HARTFORD, Conn. –
Inside a brightly lit classroom, keyboards go cyclic. The clicks of the mouse reverberate across the room like the distant echoes of artillery. These are the sounds of the digital battlefield. U.S. Army Staff Sgt. John Young, a soldier assigned to Joint Forces Headquarters, Connecticut Army National Guard, is just one of many men and women, all cyber warriors, in the trenches posed for the impending attack. Thankfully for him, this digital battlefield is an augmentation, one devised and created as part of Cyber Yankee, a cyber training exercise meant to simulate a real world environment to train mission essential tasks for Cyber professionals.
But Young wasn’t always a Cyber soldier. When he enlisted into the Army in 2009 after a short stint in college, he did so as a Motor Transport Operator.
“I actually tried to do the college thing right out of high school and was like, yeah, it doesn’t really feel like it’s for me at the time,” Young explained with a smile. “So I started going to school, decided to drop out and join the military.”
Young has deployed twice in his career. First, as a truck driver to Kandahar, Afghanistan in 2012, but he never got behind the wheel. Instead, he manned the turret of a tactical vehicle, known as a Mine-Resistant Ambush Protected, or MRAP, for short, as he traveled across the country. Young would do this for the first half of his deployment until being promoted to Sergeant. Following his promotion, Young served as the assistant convoy commander, or ACC.
“As an ACC I was responsible for prepping all the soldiers and vehicles going into the mission while the CC (Convoy Commander) dealt with the planning piece,” said Young. “Once we left on mission I was the CC’s backup for everything and was usually in charge of maintaining reporting and communication between the gun trucks and commodity trucks.”
For his second deployment, this time in 2017, Young would travel to Poland, where he worked as the operations non-commissioned officer in a tactical operations center, or TOC.
“I worked 10 to 15 hours almost every day keeping track of operations running across an AOR (Area of Responsibility) that extended from Estonia all the way down to Romania,” said Young. “I was very rarely ever not busy.”

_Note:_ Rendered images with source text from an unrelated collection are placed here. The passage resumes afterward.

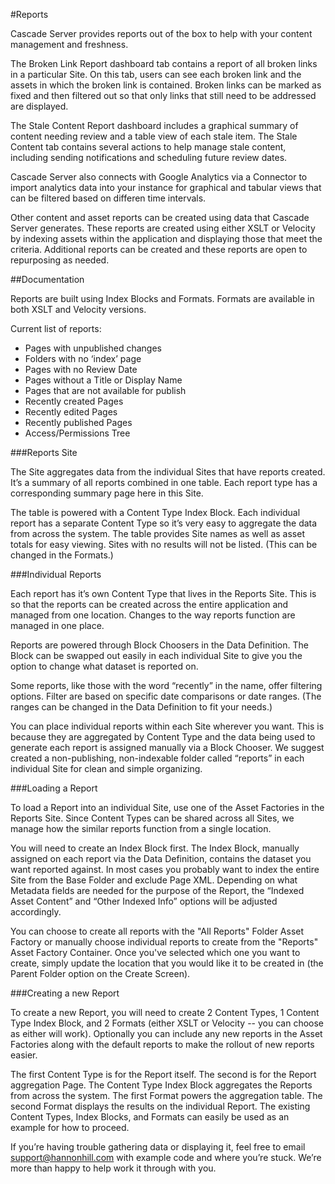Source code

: #Reports

Cascade Server provides reports out of the box to help with your content management and freshness.

The Broken Link Report dashboard tab contains a report of all broken links in a particular Site. On this tab, users can see each broken link and the assets in which the broken link is contained. Broken links can be marked as fixed and then filtered out so that only links that still need to be addressed are displayed.

The Stale Content Report dashboard includes a graphical summary of content needing review and a table view of each stale item. The Stale Content tab contains several actions to help manage stale content, including sending notifications and scheduling future review dates.

Cascade Server also connects with Google Analytics via a Connector to import analytics data into your instance for graphical and tabular views that can be filtered based on differen time intervals.

Other content and asset reports can be created using data that Cascade Server generates. These reports are created using either XSLT or Velocity by indexing assets within the application and displaying those that meet the criteria. Additional reports can be created and these reports are open to repurposing as needed.

##Documentation

Reports are built using Index Blocks and Formats. Formats are available in both XSLT and Velocity versions.

Current list of reports:
* Pages with unpublished changes
* Folders with no ‘index’ page
* Pages with no Review Date 
* Pages without a Title or Display Name
* Pages that are not available for publish
* Recently created Pages
* Recently edited Pages
* Recently published Pages
* Access/Permissions Tree

###Reports Site

The Site aggregates data from the individual Sites that have reports created. It’s a summary of all reports combined in one table. Each report type has a corresponding summary page here in this Site.

The table is powered with a Content Type Index Block. Each individual report has a separate Content Type so it’s very easy to aggregate the data from across the system. The table provides Site names as well as asset totals for easy viewing. Sites with no results will not be listed. (This can be changed in the Formats.)

###Individual Reports

Each report has it’s own Content Type that lives in the Reports Site. This is so that the reports can be created across the entire application and managed from one location. Changes to the way reports function are managed in one place.

Reports are powered through Block Choosers in the Data Definition. The Block can be swapped out easily in each individual Site to give you the option to change what dataset is reported on.

Some reports, like those with the word “recently” in the name, offer filtering options. Filter are based on specific date comparisons or date ranges. (The ranges can be changed in the Data Definition to fit your needs.)

You can place individual reports within each Site wherever you want. This is because they are aggregated by Content Type and the data being used to generate each report is assigned manually via a Block Chooser. We suggest created a non-publishing, non-indexable folder called “reports” in each individual Site for clean and simple organizing.

###Loading a Report

To load a Report into an individual Site, use one of the Asset Factories in the Reports Site. Since Content Types can be shared across all Sites, we manage how the similar reports function from a single location.

You will need to create an Index Block first. The Index Block, manually assigned on each report via the Data Definition, contains the dataset you want reported against. In most cases you probably want to index the entire Site from the Base Folder and exclude Page XML. Depending on what Metadata fields are needed for the purpose of the Report, the “Indexed Asset Content” and “Other Indexed Info” options will be adjusted accordingly.

You can choose to create all reports with the "All Reports" Folder Asset Factory or manually choose individual reports to create from the "Reports" Asset Factory Container. Once you've selected which one you want to create, simply update the location that you would like it to be created in (the Parent Folder option on the Create Screen).

###Creating a new Report

To create a new Report, you will need to create 2 Content Types, 1 Content Type Index Block, and 2 Formats (either XSLT or Velocity -- you can choose as either will work). Optionally you can include any new reports in the Asset Factories along with the default reports to make the rollout of new reports easier.

The first Content Type is for the Report itself. The second is for the Report aggregation Page. The Content Type Index Block aggregates the Reports from across the system. The first Format powers the aggregation table. The second Format displays the results on the individual Report. The existing Content Types, Index Blocks, and Formats can easily be used as an example for how to proceed.

If you’re having trouble gathering data or displaying it, feel free to email support@hannonhill.com with example code and where you’re stuck. We’re more than happy to help work it through with you.

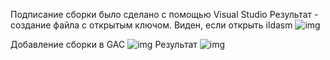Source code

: Подписание сборки было сделано с помощью Visual Studio 
Результат - создание файла с открытым ключом. 
Виден, если открыть ildasm 
![img](https://github.com/ValeriaDaukshis/ASP.NET/blob/master/Pictures/ildasm_show_key.png)

Добавление сборки в GAC 
![img](https://github.com/ValeriaDaukshis/ASP.NET/blob/master/Pictures/command_prompt_put_to_gac.png)
Результат
![img](https://github.com/ValeriaDaukshis/ASP.NET/blob/master/Pictures/gac_assembly_result.png)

Following his deployment to Poland, Young transitioned to working as a special security representative, for a sensitive compartmented information facility, or SCIF, in 2020. Here, within the walls of the windowless and soundproofed SCIF is where the foundation for his interest in Cyber was laid. Young started learning more about the Intelligence field, computer technology, and ended up doing a little soul searching on what path he wanted to take towards higher education.
“I have always been into computers and stuff like that, so I kind of wanted to find a way of taking that passion and applying it to something that I could do,” explained Young. “So I decided to go for a cybersecurity degree.”
Young would soon find out he had a lot ahead of him to become a cyber professional.
“I started diving into it on the education side, quickly realized that I also needed to include some certification and civilian training in there,” explained Young. “So I started working on some certifications, got my SEC+ (CompTIA Security+), Network+ (CompTIA Network+), CCNA (Cisco Certified Network Associate), GSEC (GIAC Security Essentials).”
While taking these courses and compiling these certifications Young fell into his groove.
“Through that learning I kind of scoped more into my passion,” explained Young. “I realized there was a bit of an opportunity for shaping threat intelligence geared towards cyber.”
Forward thinking like this is what inevitably landed him at Cyber Yankee, a two part joint Department of Defense and private sector cyber training exercise that simulates real world scenarios utilizing the Persistent Cyber Training Environment, or PCTE, platform. The PCTE replicates environments utilized by civilian and private sector partners, such as an electrical plant or water treatment facility, and trains cyber professionals to defend this infrastructure from a cyber attack.
In this scenario, the “Red Team” tried to attack facilities being protected by multiple “Blue Teams”, made up of cyber warriors from the U.S. Army, U.S. Air Force, U.S. Navy, U.S. Marines and U.S. Coast Guard. Each Blue Team also had an intelligence section feeding the cyber analysts information on their adversary, which is where Young came in.
“You need to understand the TTPs, the tactics, techniques and procedures of your enemies, look forward, where could they go, what might they do,” said Young. “That helps you.”
Young went from computer to computer helping the other cyber analysts identify threats and troubleshooting any problems they might have encountered.
“I would argue the most fun thing is the collaboration with your teams,” said Young. “Being able to see how we all work together to defend and protect what’s important, that, to me, is the fun part.”
Despite Cyber Yankee being an enjoyable experience for the analysts to train with other Department of Defense and partner agencies, the need to defend against emerging cyber threats is constant and very real. No one knows this more than Young.
“[Cyber] is one of the most dynamically evolving environments there is,” explained Young. “There is never a point in time where you stop defending, you always have the opportunity to go out and do something in the cyber realm to affect change and to better the organization as a whole, there is always something more you can learn, there’s always new tooling that you can learn to use, you’re never going to feel like you don’t have something to focus on to help make a difference.”